START Selected excerpt
RE: how to load big files into Hbase without crashing?

Posted by "Clements, Michael" <Mi...@disney.com>.
It's true that my specific case is specific to HBase. But there is also
a more general question of how to set the # of mappers for a particular
job. There may be reasons other than HBase to do this. For example, a
job may need to be a singleton per machine due to resources it uses,
statics, etc.

In my case it's reading directly from HDFS and writing to HBase. So
whatever solution can limit the number of mappers, is likely applicable
to any map-reduce task. That is, the solution is not necessarily
specific to HBase.

If Hadoop supported an easy way to set the number of Mappers for a
particular job (as it already does with reducers), it would solve *all*
variants of this problem, not just mine which happens to be related to
HBase.

-Mike

-----Original Message-----
From: jdcryans@gmail.com [mailto:jdcryans@gmail.com] On Behalf Of
Jean-Daniel Cryans
Sent: Tuesday, January 12, 2010 1:45 PM
To: mapreduce-user@hadoop.apache.org; hbase-user@hadoop.apache.org
Subject: Re: how to load big files into Hbase without crashing?
END Selected excerpt
Pick up the mailing-list post about limiting the number of mappers for an HBase load and continue it from the point where it stops.
START Collected data
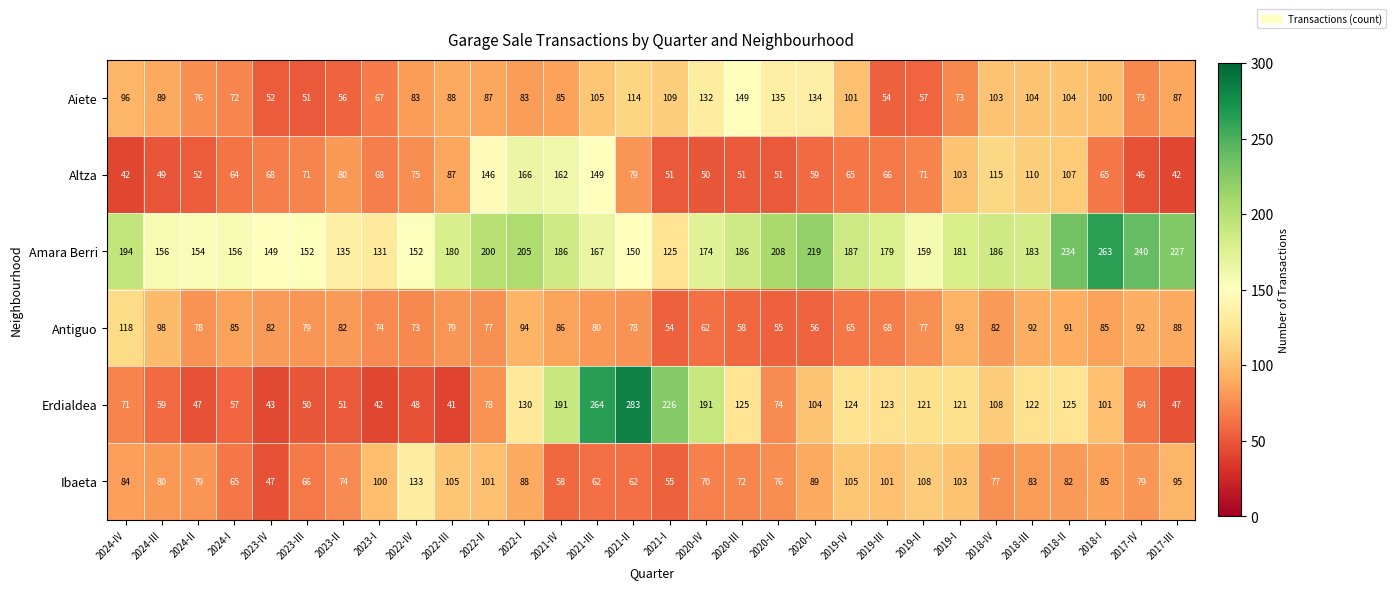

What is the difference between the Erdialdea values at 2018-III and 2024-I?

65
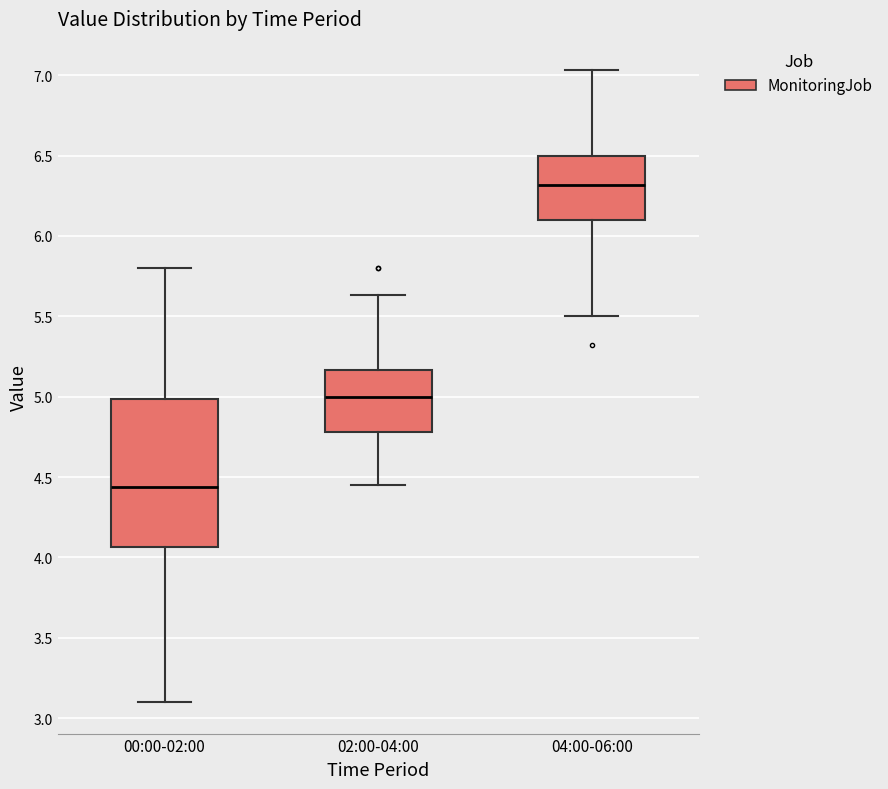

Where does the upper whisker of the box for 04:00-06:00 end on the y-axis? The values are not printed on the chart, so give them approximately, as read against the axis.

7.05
END Collected data
■ Exercise output ■
Michael,

This question should be addressed to the hbase-user mailing list as it
is strictly about HBase's usage of MapReduce, the framework itself
doen't have any knowledge of how the region servers are configured. I
CC'd it.

Uploading into an empty table is always a problem as you saw since
there's no load distribution. I would recommend instead to write
directly into HFiles as documented here:
http://hadoop.apache.org/hbase/docs/r0.20.2/api/org/apache/hadoop/hbase/
mapreduce/package-summary.html#bulk

Other useful information for us: hbase/hadoop versions, hardware used,
optimizations used to do the insert, configuration files.

Thx,

J-D

On Tue, Jan 12, 2010 at 1:35 PM, Clements, Michael
<Mi...@disney.com> wrote:
> This leads to one quick & easy question: how does one reduce the
number
> of map tasks for a job? My goal is to limit the # of Map tasks so they
> don't overwhelm the HBase region servers.
>
> The Docs point in several directions.
>
> There's a method job.setNumReduceTasks(), but no setNumMapTasks().
>
> There is a job Configuration setting setNumMapTasks(), but it's
> deprecated and says it only can increase, not reduce, the number of
> tasks.
>
> There's InputFormat and its subclasses, which do the actual file
splits.
> But no single method to simply set the number of splits. One would
have
> to write his own subclass to measure the total size of all input
files,
> divide by the desired # of mappers and split it all up.
>
> The last option is not trivial but it is doable. Before I jump in I
> figured I'd ask if there is an easier way.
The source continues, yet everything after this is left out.